Bug #18749 Normalize Decomposed Characters in FULLTEXT Indexes
Submitted: 3 Apr 2006 16:26 Modified: 18 Jan 13:06
Reporter: Chris Calender Email Updates:
Status: Closed Impact on me:
None 
Category:MySQL Server: Charsets Severity:S4 (Feature request)
Version:4.1, 5.0, 5.1 OS:Any
Assigned to: Assigned Account CPU Architecture:Any
Triage: Triaged: D5 (Feature request)

[3 Apr 2006 16:26] Chris Calender
Description:
utf8 diacritics can be stored in two different forms: 
- composed: Ö (one UTF8 character)
- decomposed: O" (two UTF8 characters)

If you have 'decomposed' form (2-char) for some values and 'composed' for others, then you will have a mixture of composed and decomposed characters.

Them, in searches, you cannot find the 'decomposed' UTF8 characters.

This is because decomposed characters are not normalized when put to full text index.  The temporary work-around is to put normalized characters into table and/or provide decomposed characters in the query.

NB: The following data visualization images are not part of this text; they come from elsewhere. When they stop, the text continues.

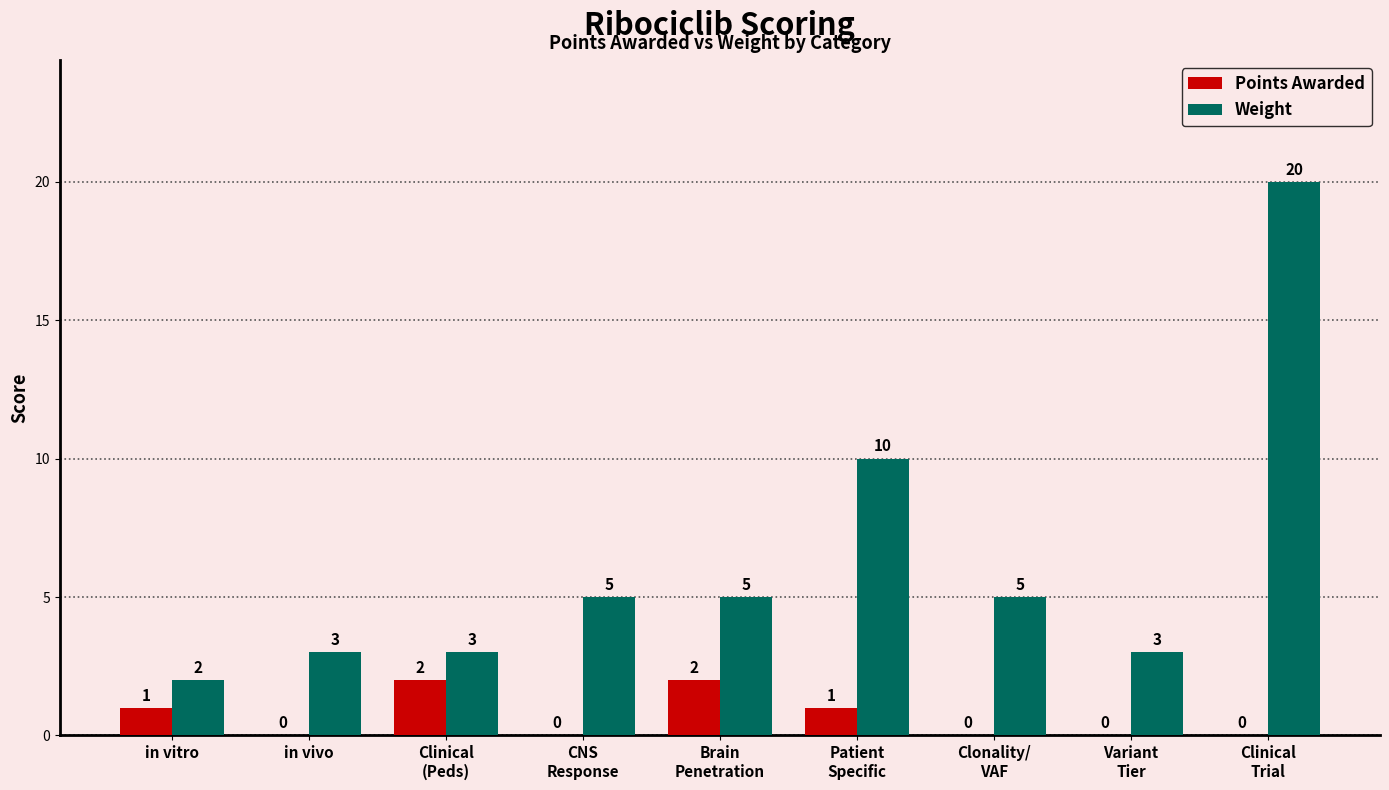

What is the maximum value shown in the chart?

20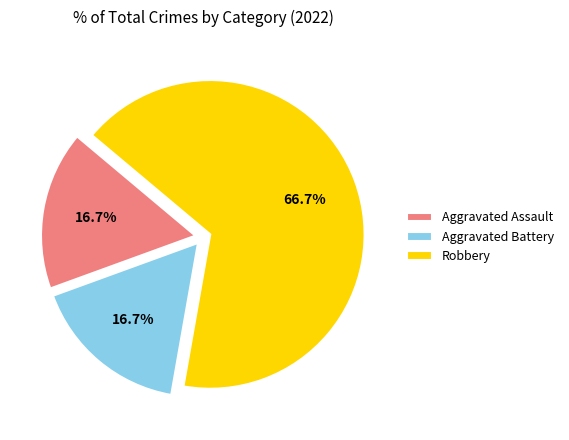

What portion of the pie excludes Aggravated Assault?

83.3%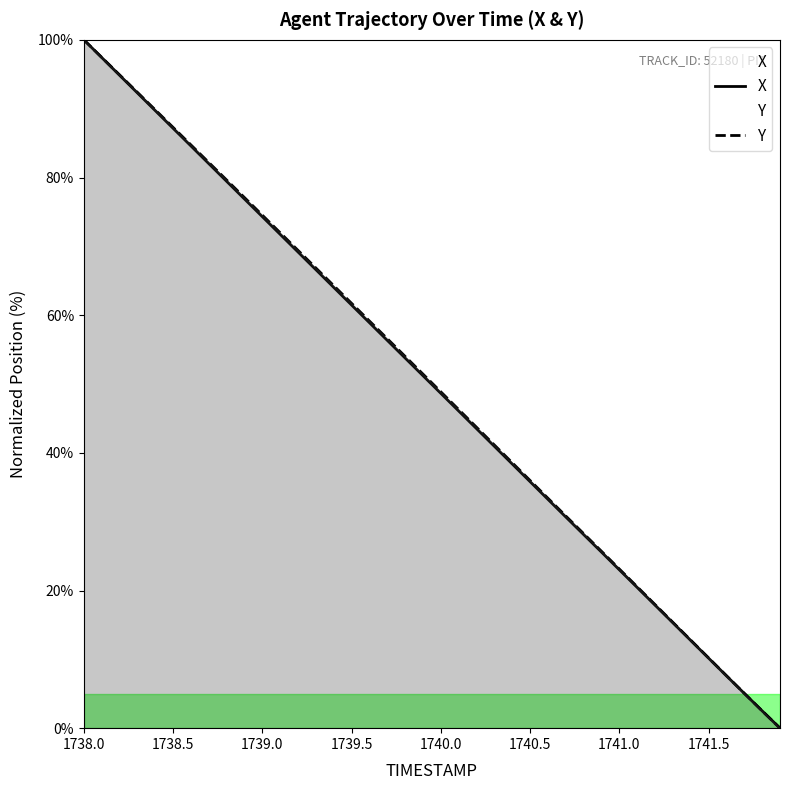

True or false: X and Y cross at least once.

False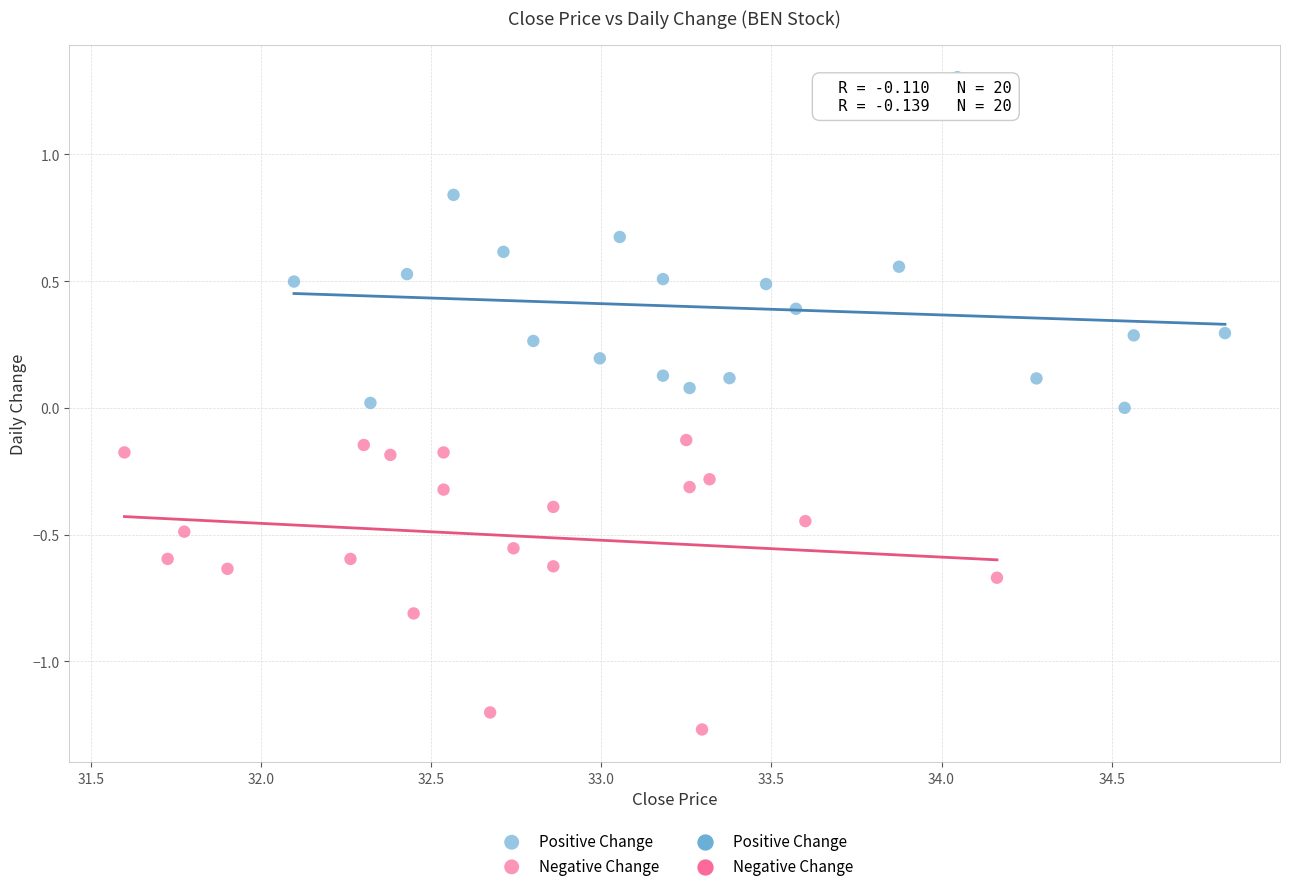

Which series has the largest Y range (max minus min)?

Positive Change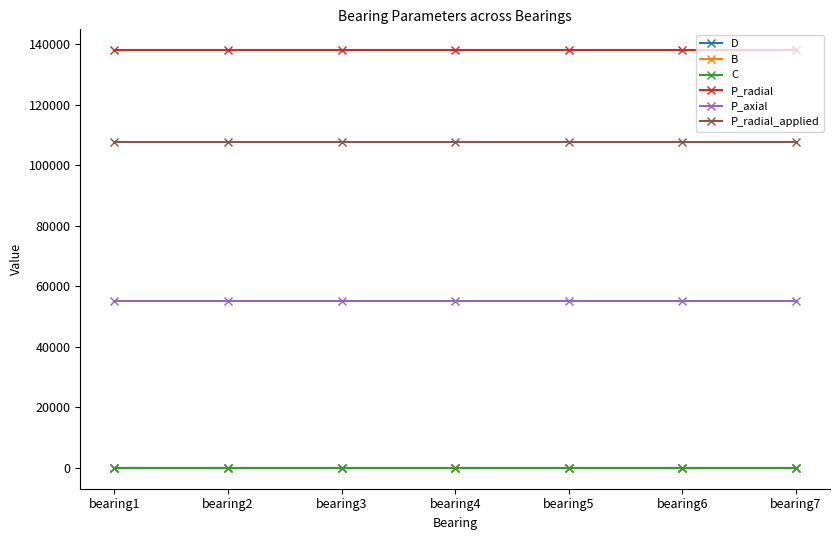

Does the chart display data point markers on the line(s)?

Yes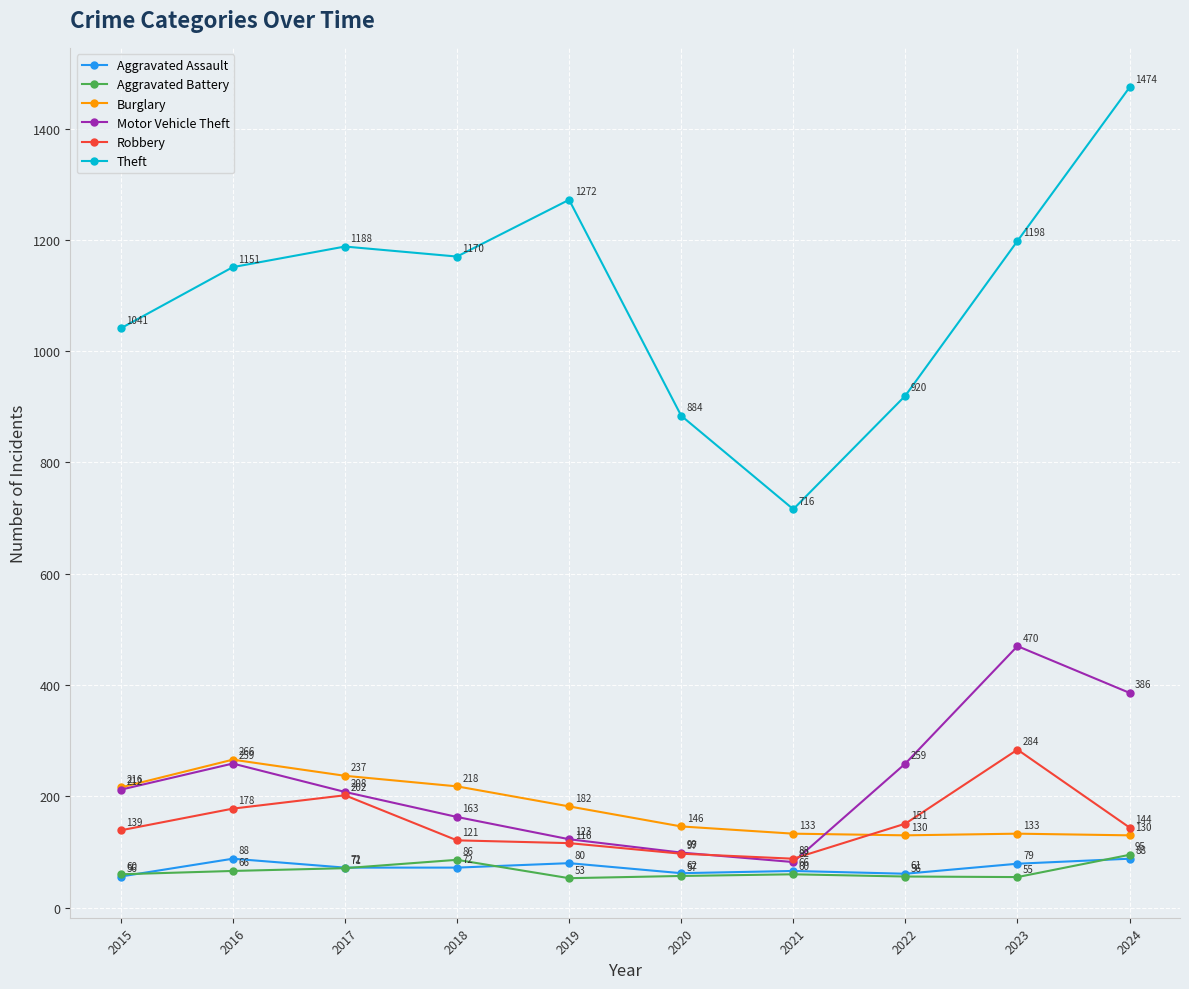

Which series changed the most between 2022 and 2024?

Theft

The customer has erquested a feature request that will automatically normalize decomposed characters when they're put in a FULLTEXT index.

How to repeat:
See above description.
[24 Apr 2006 9:45] Valeriy Kravchuk
Thank you for a reasonable feature request. I hope, it will be implemented some day.
[17 May 2006 9:12] Sergei Golubchik
This will hardly be implemented in the FULLTEXT index.
It compares strings according to collation rules.
The correct solution is to fix unicode collation to compare Ö and O" as equal.
[18 Jan 13:06] Erlend Dahl
[28 Dec 2017 0:16] Xing Z Zhang 

From 5.6, with UCA collations, normalized character compares equal with decomposed characters.